JS の変数定義では let, const を使うべし!…って何で?
JavaScript は最近色々と進化してきていますよね。
で、最近の JS の書き方としてよく言われているのは、
「変数定義では var ではなくて let, const を使うようにしろ!」
ってやつですね。
(あれ?聞いたことないですか?では、今覚えてください。)
let, const の方が新しい書き方なので、そっちを使うようにしよう…くらいな感じでもいいのですが、
せっかくなので、var と let, const がどのように違うのかを調べてみましょう。
ちなみに、以下では var と let を比較して見ていきます。
let と const は、一度定義した後に再度代入ができるかどうかの違いくらいなので、
以下では let の性質 = const の性質と思って読んでください。
var と let の違い
再定義ができるかどうか
一つ目ですが、これが最も重要な違いです。
こんな感じで…
var var_value = ’var’ let let_value = ’let’; // 再定義! var var_value = ’var’ let let_value = ’let’;
一度定義した変数を、再度 var, let で定義すると
SyntaxError: Identifier ’let_value’ has already been declared
var の方は何のエラーも無く、新しい値が代入されますが、
let では再度定義した時点で怒られます。
let では、ある変数名を上の方で使っていることを忘れて、
間違って再度定義するミスを起こさないように、このような仕様になっているのですね。
ちなみに、当然ですが、定義でなくて再代入であれば問題無くできます。
(const は再代入できないようにする宣言なので、const ではできません)
var var_value = ’var’ let let_value = ’let’; // 再代入 var_value = ’var’ let_value = ’let’;
スコープの違い
二つ目はスコープの違い。
スコープとは「変数が見える範囲」のことですね。
これは深く考えずに、とりあえずサンプルを見た方がいいでしょう。
(function () { { var var_value = ’var’; let let_value = ’let’; const const_value = ’const’; console.log(’-----ブロック内-----’); console.log(’ブロック内の var の型 = ’ + typeof var_value); console.log(’ブロック内の let の型 = ’ + typeof let_value); console.log(’ブロック内の const の型 = ’ + typeof const_value); } console.log(’-----ブロック外-----’); console.log(’ブロック外の var の型 = ’ + typeof var_value); console.log(’ブロック外の let の型 = ’ + typeof let_value); console.log(’ブロック外の const の型 = ’ + typeof const_value); })(); console.log(’-----関数外-----’); console.log(’関数外の var の型 = ’ + typeof var_value); console.log(’関数外の let の型 = ’ + typeof let_value); console.log(’関数外の const の型 = ’ + typeof const_value);
ちなみに、console.log の中で、直接値を出力するのではなくて、typeof を使用しているのは、
未定義の変数から値を取り出そうとするとエラーで処理が止まってしまうからです。
今回は変数に文字列を入れていますので、
変数がきちんと存在していれば string
で、
存在しない変数に対して typeof をすると undefined
になります。
これを実行すると、以下のような結果が出ます。
-----ブロック内----- ブロック内の var の型 = string ブロック内の let の型 = string ブロック内の const の型 = string -----ブロック外----- ブロック外の var の型 = string ブロック外の let の型 = undefined ブロック外の const の型 = undefined -----関数外----- 関数外の var の型 = undefined 関数外の let の型 = undefined 関数外の const の型 = undefined
ここで、ブロックとは中括弧 {} のことですね。
ブロックの中で変数を宣言しています。
で、同じブロック内でそれぞれ変数を参照した結果を見てみると、全て string になっています。

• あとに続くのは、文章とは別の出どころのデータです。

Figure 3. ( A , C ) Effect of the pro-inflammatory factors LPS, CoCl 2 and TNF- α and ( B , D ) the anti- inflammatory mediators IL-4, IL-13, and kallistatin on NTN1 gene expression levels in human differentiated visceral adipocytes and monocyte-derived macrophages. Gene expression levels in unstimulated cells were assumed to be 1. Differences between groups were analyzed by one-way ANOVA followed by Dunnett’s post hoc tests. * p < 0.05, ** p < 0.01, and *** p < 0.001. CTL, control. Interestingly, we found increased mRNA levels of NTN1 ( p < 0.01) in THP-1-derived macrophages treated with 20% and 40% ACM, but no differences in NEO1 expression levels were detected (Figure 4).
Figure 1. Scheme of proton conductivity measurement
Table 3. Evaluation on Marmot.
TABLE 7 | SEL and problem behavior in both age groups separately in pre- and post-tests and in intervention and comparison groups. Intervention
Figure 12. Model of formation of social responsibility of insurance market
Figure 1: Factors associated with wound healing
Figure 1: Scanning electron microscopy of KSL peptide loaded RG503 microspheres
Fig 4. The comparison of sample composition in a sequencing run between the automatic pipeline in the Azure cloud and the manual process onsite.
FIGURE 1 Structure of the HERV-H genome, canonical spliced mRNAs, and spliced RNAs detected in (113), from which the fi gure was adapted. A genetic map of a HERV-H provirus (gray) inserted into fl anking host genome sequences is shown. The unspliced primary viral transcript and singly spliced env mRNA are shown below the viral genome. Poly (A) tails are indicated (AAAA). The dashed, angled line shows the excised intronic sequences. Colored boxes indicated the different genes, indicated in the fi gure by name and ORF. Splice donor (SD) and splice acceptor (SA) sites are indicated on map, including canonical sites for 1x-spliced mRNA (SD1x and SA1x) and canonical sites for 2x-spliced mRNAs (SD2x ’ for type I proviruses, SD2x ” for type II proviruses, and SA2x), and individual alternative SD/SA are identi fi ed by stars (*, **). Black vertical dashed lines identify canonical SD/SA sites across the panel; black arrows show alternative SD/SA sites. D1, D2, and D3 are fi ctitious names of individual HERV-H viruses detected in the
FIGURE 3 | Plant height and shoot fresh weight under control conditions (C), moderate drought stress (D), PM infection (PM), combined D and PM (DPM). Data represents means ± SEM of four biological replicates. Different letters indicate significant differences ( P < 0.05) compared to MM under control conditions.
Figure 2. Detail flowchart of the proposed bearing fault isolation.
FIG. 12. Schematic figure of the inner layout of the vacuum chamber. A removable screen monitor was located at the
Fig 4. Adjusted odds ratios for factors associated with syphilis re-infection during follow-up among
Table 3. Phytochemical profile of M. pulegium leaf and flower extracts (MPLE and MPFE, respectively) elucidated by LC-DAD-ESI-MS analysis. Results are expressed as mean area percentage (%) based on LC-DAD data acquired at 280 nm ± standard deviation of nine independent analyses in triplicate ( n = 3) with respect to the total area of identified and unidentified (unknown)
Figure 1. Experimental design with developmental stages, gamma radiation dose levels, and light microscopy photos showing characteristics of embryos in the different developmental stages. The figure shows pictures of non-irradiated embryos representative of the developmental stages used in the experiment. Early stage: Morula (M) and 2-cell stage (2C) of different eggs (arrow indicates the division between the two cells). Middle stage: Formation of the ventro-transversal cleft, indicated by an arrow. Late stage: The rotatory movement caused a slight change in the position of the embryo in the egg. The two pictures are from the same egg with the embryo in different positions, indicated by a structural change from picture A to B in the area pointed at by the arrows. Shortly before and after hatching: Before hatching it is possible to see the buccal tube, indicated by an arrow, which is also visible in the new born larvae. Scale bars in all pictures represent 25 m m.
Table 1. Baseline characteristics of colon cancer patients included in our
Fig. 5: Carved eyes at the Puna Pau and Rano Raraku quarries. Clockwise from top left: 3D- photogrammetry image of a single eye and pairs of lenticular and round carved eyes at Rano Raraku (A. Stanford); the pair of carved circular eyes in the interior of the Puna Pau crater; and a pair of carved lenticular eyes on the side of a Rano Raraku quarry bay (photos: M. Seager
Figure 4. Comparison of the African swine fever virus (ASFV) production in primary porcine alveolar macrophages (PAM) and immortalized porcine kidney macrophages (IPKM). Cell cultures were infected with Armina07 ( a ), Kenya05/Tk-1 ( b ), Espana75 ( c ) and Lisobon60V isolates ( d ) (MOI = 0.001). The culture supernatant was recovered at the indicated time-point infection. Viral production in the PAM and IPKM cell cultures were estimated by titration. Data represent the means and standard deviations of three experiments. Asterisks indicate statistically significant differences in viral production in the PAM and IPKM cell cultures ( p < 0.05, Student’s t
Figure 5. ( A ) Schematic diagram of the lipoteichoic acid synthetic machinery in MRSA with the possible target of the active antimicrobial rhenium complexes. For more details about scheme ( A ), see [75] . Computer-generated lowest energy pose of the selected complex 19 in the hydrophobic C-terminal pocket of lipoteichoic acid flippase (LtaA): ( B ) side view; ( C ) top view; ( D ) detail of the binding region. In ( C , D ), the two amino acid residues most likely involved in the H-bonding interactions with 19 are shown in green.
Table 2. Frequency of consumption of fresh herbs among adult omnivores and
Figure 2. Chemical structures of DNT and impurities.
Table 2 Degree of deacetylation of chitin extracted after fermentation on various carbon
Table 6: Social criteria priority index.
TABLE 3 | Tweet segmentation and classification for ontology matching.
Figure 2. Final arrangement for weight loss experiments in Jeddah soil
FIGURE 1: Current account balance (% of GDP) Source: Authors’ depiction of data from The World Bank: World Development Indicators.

すなわち、上で宣言された変数が見えている状態ですね。
ここまでは普通に想定される動きですし、大丈夫でしょう。
では、ブロック外に出るとどうでしょうか。
var で宣言した変数は依然見えているようですが、
let, const で宣言した変数は undefined。すなわち未定義となっています。
これは、let, const は宣言した変数は、同じブロック内でしか参照できないことを表しています。
このように、変数の見える範囲を「スコープ」というのですね。
ちなみに、このようにブロックでスコープが区切られることを「ブロックスコープ」と言います。
まんまですね。
さて次に、さらにその外の関数を出るとどうでしょうか。
この場合は当然 let, const で宣言した変数は見えていません。
加えて、 var で宣言した変数も見えなくなりましたね。
つまり、var は関数でスコープが区切られる、「ファンクションスコープ」ということです。
※ちなみに、変数はスコープの外に出ると見えなくなりますが、
外で宣言された変数はスコープの中に入っても見ることができます。
つまり、
(function () { let let_value = ’let’; { console.log(’ブロック内の let の型 = ’ + typeof let_value); } })();
これは
ブロック内の let の型 = string
と出力されます。
スコープは「影響範囲が外に広がっていかないようにする」機能だと思うとわかりやすいですね。
グローバル変数の、window オブジェクトへの追加
三つ目はグローバル変数の影響範囲です。
グローバル変数とは、どこからでも参照ができる変数ですね。
先ほどのスコープの話を考えれば、一番外側のスコープ、全てのブロックや関数の外側に書けば良いということです。
さて、そのグローバル変数として、ブラウザが予め用意しているものに、 window
というオブジェクトがあります。
window オブジェクトには、今開いているページの情報やブラウザのサイズの情報など、様々な情報が格納されています。
さて、その window オブジェクトとは全く関係ないところで、
グローバル変数をこちらから定義してみますと…
var var_value = ’var’; let let_value = ’let’; const const_value = ’const’; console.log(’window オブジェクトの var = ’ + window.var_value); console.log(’window オブジェクトの let =’ + window.let_value); console.log(’window オブジェクトの const = ’ + window.const_value);
上を実行した結果がこちら
window オブジェクトの var = var window オブジェクトの let =undefined window オブジェクトの const = undefined
なんと、なぜか var でグローバル変数を宣言した場合は、window オブジェクトから参照できてしまいます!
それだけと言えばそれだけですし、そもそもグローバル変数を使うのが云々という話もありますが、
意外な挙動ではあるのではないでしょうか。
var を使わない理由…それは影響範囲を狭くするため!
さて、ここまでで、 var と let & const との違いを見てきました。
すでにお気づきの方もいらっしゃるかと思いますが、
どれも var ではできていたことが let, const ではできなくなっているのですね。
これは、変数定義に関連するミスを極力減らすため、
コードを書く人が見なければならない範囲を減らす、と言う効果があります。
var を使っていたときには発生していた、思わぬ事故を let, const を使用することで防ぐことができるのですね!
皆さんも、JS での変数定義は let, const を使う!と覚えておいてくださいね。